Standard & Poor’s Ratings Services announced that it has lowered its counterparty credit rating on Alleghany Corp. by one notch to ‘BBB’ from ‘BBB+’ and assigned a stable outlook.
“We lowered the rating because we believe Alleghany increasingly resembles a traditional insurance holding company,” explained S&P credit analyst John Iten. “This reduces the justification for nonstandard notching under our group methodology for financial services companies.”
The decision met with a quick response from Alleghany’s President and CEO, Weston M. Hicks, who indicated he was “surprised and perplexed by S&P’s decision to lower its unsolicited counterparty credit rating of Alleghany.” He added that the decision had been made “without the benefit of any information being provided by Alleghany to S&P or discussions between S&P and Alleghany.
“I believe,” Hicks continued, “that the decision is entirely arbitrary and in no way reflects any change in Alleghany’ s condition. Alleghany continues to maintain an amount of capital that is significantly in excess of its fixed contractual obligations.”
The rating announcement took no issue with Hicks, acknowledging that the rating change had not been solicited by the Company, but was “initiated by Standard & Poor’s.” In addition S&P pointed out that the change “may be based solely on publicly available information and may or may not involve the participation of the issuer’s management.” As a caveat S&P added that it has used information from sources believed to be reliable, but “does not guarantee the accuracy, adequacy, or completeness of any information used.”
S&P explained that with the sale of World Minerals Inc. in 2005, Alleghany’s “primary operating subsidiaries were all in the property/casualty insurance segment. Since then, Alleghany has steadily increased its concentration in the property/casualty business.
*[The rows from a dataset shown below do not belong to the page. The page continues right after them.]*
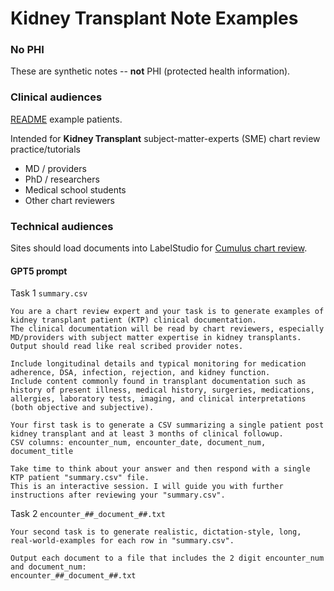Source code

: # Kidney Transplant Note Examples
### No PHI  
These are synthetic notes -- **not** PHI (protected health information).
 
### Clinical audiences
[README](examples/README.md) example patients.

Intended for **Kidney Transplant** subject-matter-experts (SME) chart review practice/tutorials 
* MD / providers
* PhD / researchers
* Medical school students
* Other chart reviewers

    


### Technical audiences
Sites should load documents into LabelStudio for [Cumulus chart review](https://docs.smarthealthit.org/cumulus/chart-review/).

#### GPT5 prompt

Task 1 `summary.csv`  
```
You are a chart review expert and your task is to generate examples of kidney transplant patient (KTP) clinical documentation. 
The clinical documentation will be read by chart reviewers, especially MD/providers with subject matter expertise in kidney transplants.
Output should read like real scribed provider notes.

Include longitudinal details and typical monitoring for medication adherence, DSA, infection, rejection, and kidney function.  
Include content commonly found in transplant documentation such as history of present illness, medical history, surgeries, medications, allergies, laboratory tests, imaging, and clinical interpretations (both objective and subjective). 

Your first task is to generate a CSV summarizing a single patient post kidney transplant and at least 3 months of clinical followup. 
CSV columns: encounter_num, encounter_date, document_num, document_title 

Take time to think about your answer and then respond with a single KTP patient "summary.csv" file. 
This is an interactive session. I will guide you with further instructions after reviewing your "summary.csv".   
```

Task 2 `encounter_##_document_##.txt`
```
Your second task is to generate realistic, dictation-style, long, real-world-examples for each row in "summary.csv".

Output each document to a file that includes the 2 digit encounter_num and document_num: 
encounter_##_document_##.txt 
```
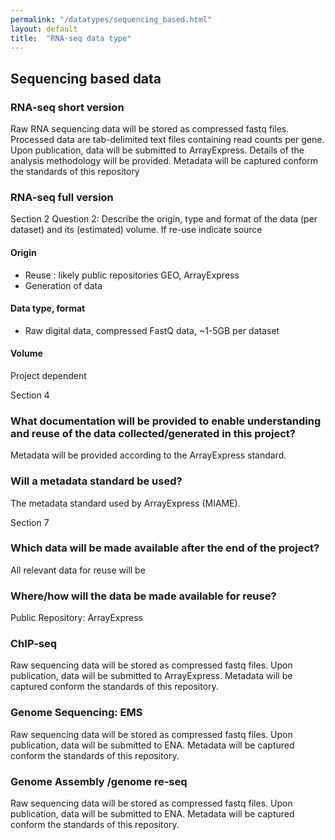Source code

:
 ```yaml
---
permalink: "/datatypes/sequencing_based.html"
layout: default
title:  "RNA-seq data type"
---
```


## Sequencing based data




### RNA-seq short version

 Raw RNA sequencing data will be stored as compressed fastq files. Processed data are tab-delimited text files containing read counts per gene.
  Upon publication, data will be submitted to ArrayExpress.
Details of the analysis methodology will be provided.  Metadata will be captured conform the standards of this repository

### RNA-seq full version

Section 2 Question 2: Describe the origin, type and format of the data (per dataset) and its (estimated) volume. If re-use indicate source

#### Origin

* Reuse : likely public repositories GEO, ArrayExpress
* Generation of data

#### Data type, format

* Raw digital data, compressed FastQ data, ~1-5GB per dataset



#### Volume

Project dependent

Section 4

### What documentation will be provided to enable understanding and reuse of the data collected/generated in this project?

Metadata will be provided according to the ArrayExpress standard.

### Will a metadata standard be used?

The metadata standard used by ArrayExpress (MIAME).

Section 7

### Which data will be made available after the end of the project?

All relevant data for reuse will be

### Where/how will the data be made available for reuse?

Public Repository: ArrayExpress


### ChIP-seq

Raw sequencing data will be stored as compressed fastq files. Upon publication, data will be submitted to ArrayExpress. Metadata will be captured conform the standards of this repository.

### Genome Sequencing: EMS 

Raw sequencing data will be stored as compressed fastq files. Upon publication, data will be submitted to ENA. Metadata will be captured conform the standards of this repository.


### Genome Assembly /genome re-seq

Raw sequencing data will be stored as compressed fastq files. Upon publication, data will be submitted to ENA. Metadata will be captured conform the standards of this repository.

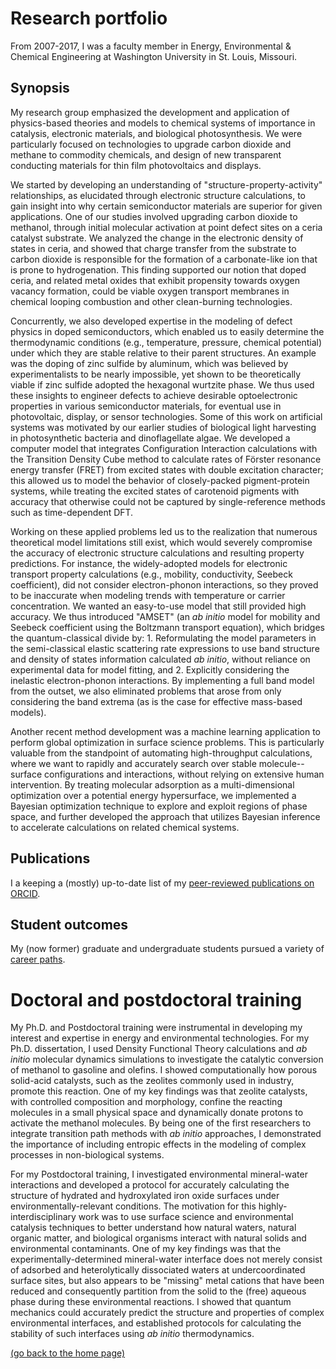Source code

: # Research portfolio

From 2007-2017, I was a faculty member in Energy, Environmental & Chemical Engineering at Washington University in St. Louis, Missouri. 

## Synopsis

My research group emphasized the development and application of physics-based theories and models to chemical systems of importance in catalysis, electronic materials, and biological photosynthesis.  We were particularly focused on technologies to upgrade carbon dioxide and methane to commodity chemicals, and design of new transparent conducting materials for thin film photovoltaics and displays.

We started by developing an understanding of "structure-property-activity" relationships, as elucidated through electronic structure calculations, to gain insight into why certain semiconductor materials are superior for given applications.  One of our studies involved upgrading carbon dioxide to methanol, through initial molecular activation at point defect sites on a ceria catalyst substrate.  We analyzed the change in the electronic density of states in ceria, and showed that charge transfer from the substrate to carbon dioxide is responsible for the formation of a carbonate-like ion that is prone to hydrogenation.  This finding supported our notion that doped ceria, and related metal oxides that exhibit propensity towards oxygen vacancy formation, could be viable oxygen transport membranes in chemical looping combustion and other clean-burning technologies.  

Concurrently, we also developed expertise in the modeling of defect physics in doped semiconductors, which enabled us to easily determine the thermodynamic conditions (e.g., temperature, pressure, chemical potential) under which they are stable relative to their parent structures.  An example was the doping of zinc sulfide by aluminum, which was believed by experimentalists to be nearly impossible, yet shown to be theoretically viable if zinc sulfide adopted the hexagonal wurtzite phase.  We thus used these insights to engineer defects to achieve desirable optoelectronic properties in various semiconductor materials, for eventual use in photovoltaic, display, or sensor technologies.  Some of this work on artificial systems was motivated by our earlier studies of biological light harvesting in photosynthetic bacteria and dinoflagellate algae.  We developed a computer model that integrates Configuration Interaction calculations with the Transition Density Cube method to calculate rates of Förster resonance energy transfer (FRET) from excited states with double excitation character; this allowed us to model the behavior of closely-packed pigment-protein systems, while treating the excited states of carotenoid pigments with accuracy that otherwise could not be captured by single-reference methods such as time-dependent DFT. 

Working on these applied problems led us to the realization that numerous theoretical model limitations still exist, which would severely compromise the accuracy of electronic structure calculations and resulting property predictions.  For instance, the widely-adopted models for electronic transport property calculations (e.g., mobility, conductivity, Seebeck coefficient), did not consider electron-phonon interactions, so they proved to be inaccurate when modeling trends with temperature or carrier concentration.  We wanted an easy-to-use model that still provided high accuracy.  We thus introduced "AMSET" (an *ab initio* model for mobility and Seebeck coefficient using the Boltzmann transport equation), which bridges the quantum-classical divide by: 1. Reformulating the model parameters in the semi-classical elastic scattering rate expressions to use band structure and density of states information calculated *ab initio*, without reliance on experimental data for model fitting, and 2. Explicitly considering the inelastic electron-phonon interactions.  By implementing a full band model from the outset, we also eliminated problems that arose from only considering the band extrema (as is the case for effective mass-based models).  

Another recent method development was a machine learning application to perform global optimization in surface science problems.  This is particularly valuable from the standpoint of automating high-throughput calculations, where we want to rapidly and accurately search over stable molecule--surface configurations and interactions, without relying on extensive human intervention.  By treating molecular adsorption as a multi-dimensional optimization over a potential energy hypersurface, we implemented a Bayesian optimization technique to explore and exploit regions of phase space, and further developed the approach that utilizes Bayesian inference to accelerate calculations on related chemical systems.

## Publications

I a keeping a (mostly) up-to-date list of my [peer-reviewed publications on ORCID](http://orcid.org/0000-0003-2873-4869).

## Student outcomes

My (now former) graduate and undergraduate students pursued a variety of [career paths](alumni.md).

# Doctoral and postdoctoral training

My Ph.D. and Postdoctoral training were instrumental in developing my interest and expertise in energy and environmental technologies.  For my Ph.D. dissertation, I used Density Functional Theory calculations and *ab initio* molecular dynamics simulations to investigate the catalytic conversion of methanol to gasoline and olefins.  I showed computationally how porous solid-acid catalysts, such as the zeolites commonly used in industry, promote this reaction.  One of my key findings was that zeolite catalysts, with controlled composition and morphology, confine the reacting molecules in a small physical space and dynamically donate protons to activate the methanol molecules.  By being one of the first researchers to integrate transition path methods with *ab initio* approaches, I demonstrated the importance of including entropic effects in the modeling of complex processes in non-biological systems.

For my Postdoctoral training, I investigated environmental mineral-water interactions and developed a protocol for accurately calculating the structure of hydrated and hydroxylated iron oxide surfaces under environmentally-relevant conditions.  The motivation for this highly-interdisciplinary work was to use surface science and environmental catalysis techniques to better understand how natural waters, natural organic matter, and biological organisms interact with natural solids and environmental contaminants.  One of my key findings was that the experimentally-determined mineral-water interface does not merely consist of adsorbed and heterolytically dissociated waters at undercoordinated surface sites, but also appears to be "missing" metal cations that have been reduced and consequently partition from the solid to the (free) aqueous phase during these environmental reactions.  I showed that quantum mechanics could accurately predict the structure and properties of complex environmental interfaces, and established protocols for calculating the stability of such interfaces using *ab initio* thermodynamics.

[(go back to the home page)](index.md)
Normally, insurance holding company ratings are three notches below that of the insurance subsidiaries.”
The rating action “increases the gap between the counterparty credit rating on Alleghany and its primary insurance subsidiary, RSUI Indemnity Co., to two notches from one notch,” S&P added. “Alleghany continues to benefit from nonstandard notching, reflecting the holding company’s historically conservative use of financial leverage and the large holding of liquid securities at the parent-company level.”
S&P also indicated that it has based its rating on Alleghany “on the good competitive position of its insurance subsidiaries in specialty property/casualty lines, strong operating performance, strong financial flexibility, and low financial leverage. Partially offsetting rating factors are the high levels of catastrophe exposure and dependence on reinsurance to control this exposure, primarily at RSUI Indemnity Co., and the above-average concentration risk the company takes in its equity investment portfolios, both at the holding company and at RSUI.”
Overall S&P acknowledged that it expects the Group’s “earnings will be strong in 2008, largely reflecting continued strong earnings at RSUI (assuming average catastrophe activity). Financial leverage should remain conservative.” The analysis added, however that Alleghany, through RSUI, “is materially exposed to U.S. earthquake and windstorm risk,” which could result in “earnings volatility from natural catastrophes. However, this has been mitigated somewhat by improved property/catastrophe risk management at RSUI.”